**DIRECTIONS:**
Find the word "center" in the data. Return every line where it appears.

DATASET RECORDS below:

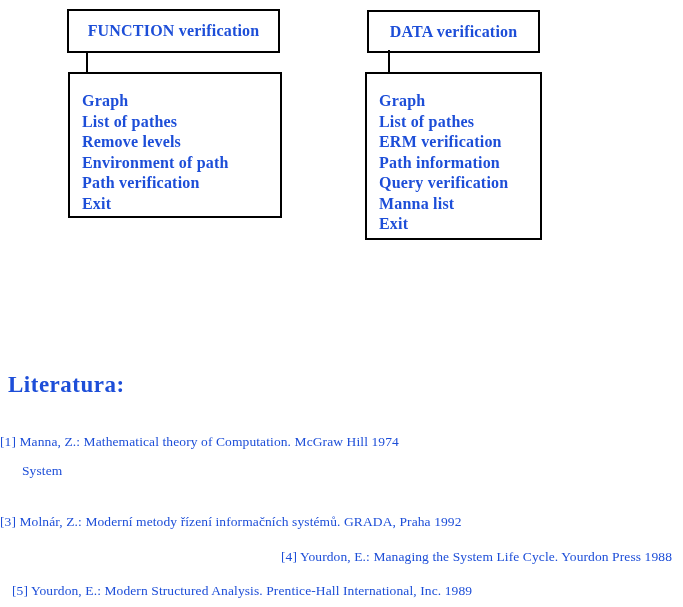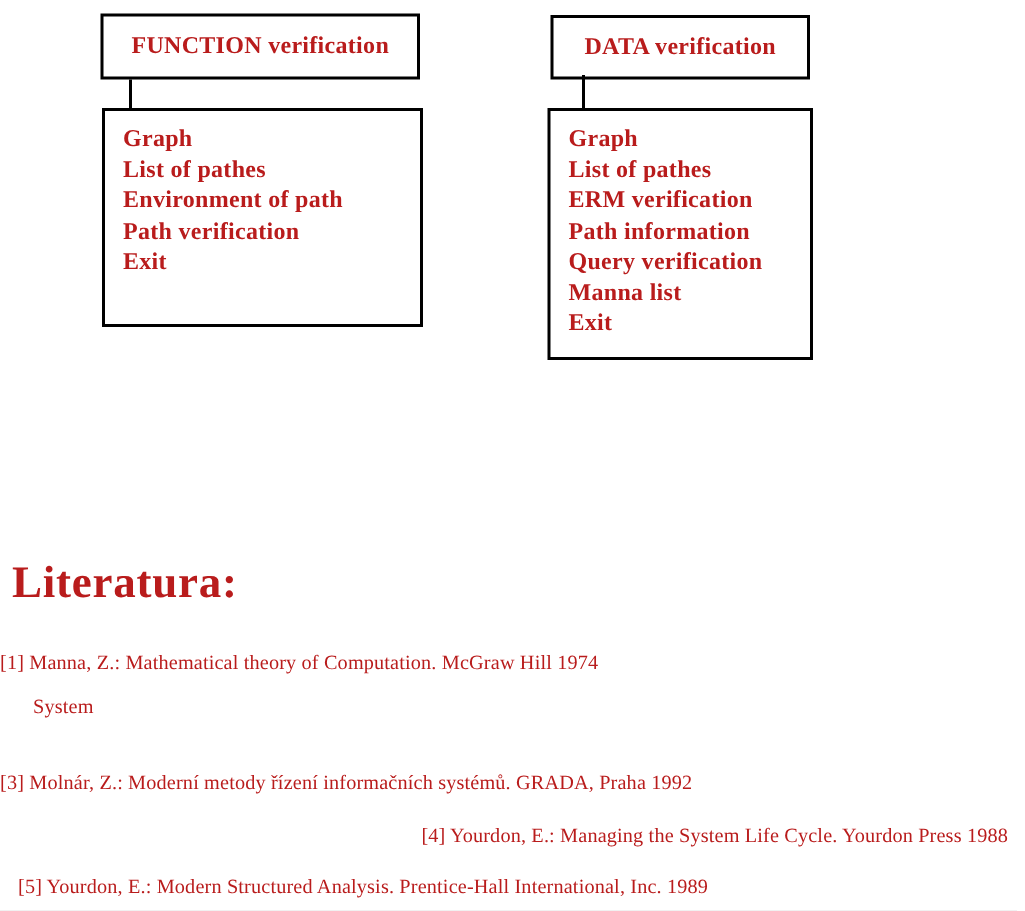--- a/index.html
+++ b/index.html
@@ -1,21 +1,21 @@
 <!DOCTYPE html>
 <html><head>
 <meta charset="utf-8">
 <style>
   html, body { margin: 0; padding: 0; background: #e8e8e8; }
   .page {
     position: relative;
     width: 683px;
     height: 607px;
     background: #ffffff;
-    color: #b91c1c;
+    color: #1d4ed8;
     font-family: "Liberation Serif", "DejaVu Serif", serif;
     overflow: hidden;
   }
 
   
   .title-box {
     position: absolute;
     border: 2px solid #000;
     display: flex;
     align-items: center;
@@ -38,21 +38,21 @@
     border: 2px solid #000;
     background: #fff;
     box-sizing: border-box;
   }
   .box-function-menu { left: 68px;  top: 72px; width: 214px; height: 146px; }
   .box-data-menu     { left: 365px; top: 72px; width: 177px; height: 168px; }
 
   .menu-list {
     list-style: none;
     margin: 0;
-    padding: 9px 4px 0 12px;
+    padding: 17px 4px 0 12px;
     font-weight: bold;
     font-size: 16px;
     line-height: 20.5px;
     letter-spacing: 0.2px;
   }
 
   
   .caption {
     position: absolute;
     left: 8px;
@@ -62,21 +62,21 @@
     letter-spacing: 0.1px;
     white-space: nowrap;
   }
 
   
   .lit-heading {
     position: absolute;
     left: 8px;
     top: 372px;
     margin: 0;
-    font-size: 30px;
+    font-size: 23px;
     font-weight: bold;
     letter-spacing: 0.5px;
   }
   .reference-list { position: absolute; left: 0; top: 0; width: 100%; height: 100%; pointer-events: none; }
   .ref {
     position: absolute;
     left: 0;
     width: 672px;
     font-size: 13.5px;
     line-height: 20px;
@@ -95,20 +95,21 @@
 <div class="page">
 
   <div class="title-box box-function-title">
     <span>FUNCTION verification</span>
   </div>
   <div class="connector conn-function"></div>
   <div class="menu-box box-function-menu">
     <ul class="menu-list">
         <li class="menu-item">Graph</li>
         <li class="menu-item">List of pathes</li>
+        <li class="menu-item">Remove levels</li>
         <li class="menu-item">Environment of path</li>
         <li class="menu-item">Path verification</li>
         <li class="menu-item">Exit</li>
       </ul>
   </div>
 
   <div class="title-box box-data-title">
     <span>DATA verification</span>
   </div>
   <div class="connector conn-data"></div>

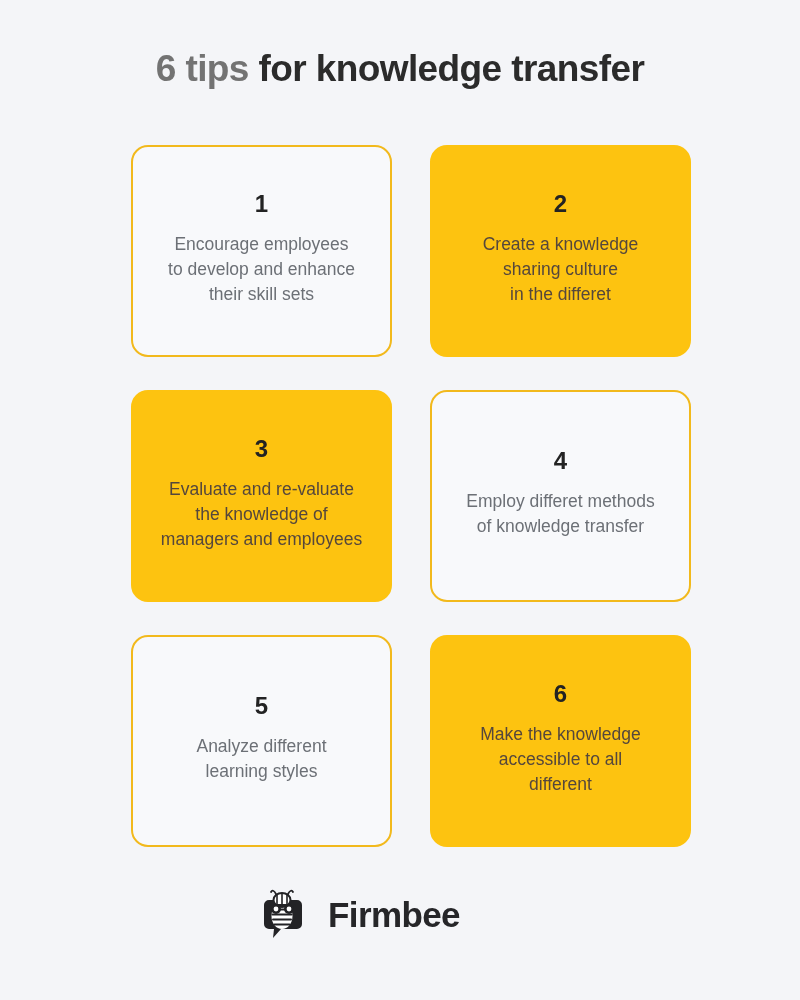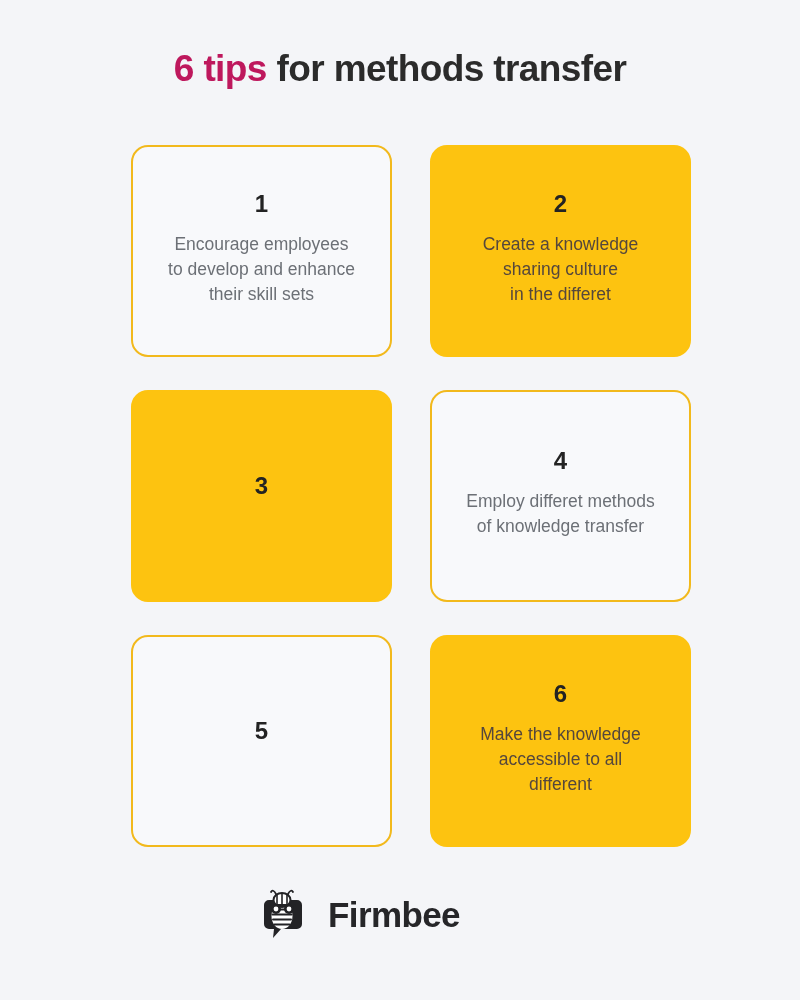--- a/index.html
+++ b/index.html
@@ -27,21 +27,21 @@
     top: 48px;
     width: 800px;
     text-align: center;
     font-size: 37px;
     font-weight: bold;
     letter-spacing: -0.6px;
     color: #2b2b2b;
     white-space: nowrap;
   }
   .title .accent {
-    color: #be185d;
+    color: #737373;
   }
 
   
   .grid {
     position: absolute;
     left: 131px;
     top: 145px;
     width: 560px;
     display: grid;
     grid-template-columns: 261px 261px;
@@ -110,51 +110,56 @@
     letter-spacing: -0.6px;
     line-height: 1;
   }
 </style>
 </head>
 <body>
 
 <div class="page">
 
   <div class="title">
-    <span class="accent">6 tips</span><span> for methods transfer</span>
+    <span class="accent">6 tips</span><span> for knowledge transfer</span>
   </div>
 
   <div class="grid">
 
     <div class="card outline">
       <div class="card-number">1</div>
       <div class="card-text">Encourage employees
 to develop and enhance
 their skill sets</div>
     </div>
 
     <div class="card filled">
       <div class="card-number">2</div>
       <div class="card-text">Create a knowledge
 sharing culture
 in the differet</div>
     </div>
 
     <div class="card filled">
       <div class="card-number">3</div>
+      <div class="card-text">Evaluate and re-valuate
+the knowledge of
+managers and employees</div>
     </div>
 
     <div class="card outline">
       <div class="card-number">4</div>
       <div class="card-text">Employ differet methods
 of knowledge transfer</div>
     </div>
 
     <div class="card outline">
       <div class="card-number">5</div>
+      <div class="card-text">Analyze different
+learning styles</div>
     </div>
 
     <div class="card filled">
       <div class="card-number">6</div>
       <div class="card-text">Make the knowledge
 accessible to all
 different</div>
     </div>
 
   </div>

End of DATASET RECORDS.

**SOLVED EXERCISE:**
     align-items: center;
     text-align: center;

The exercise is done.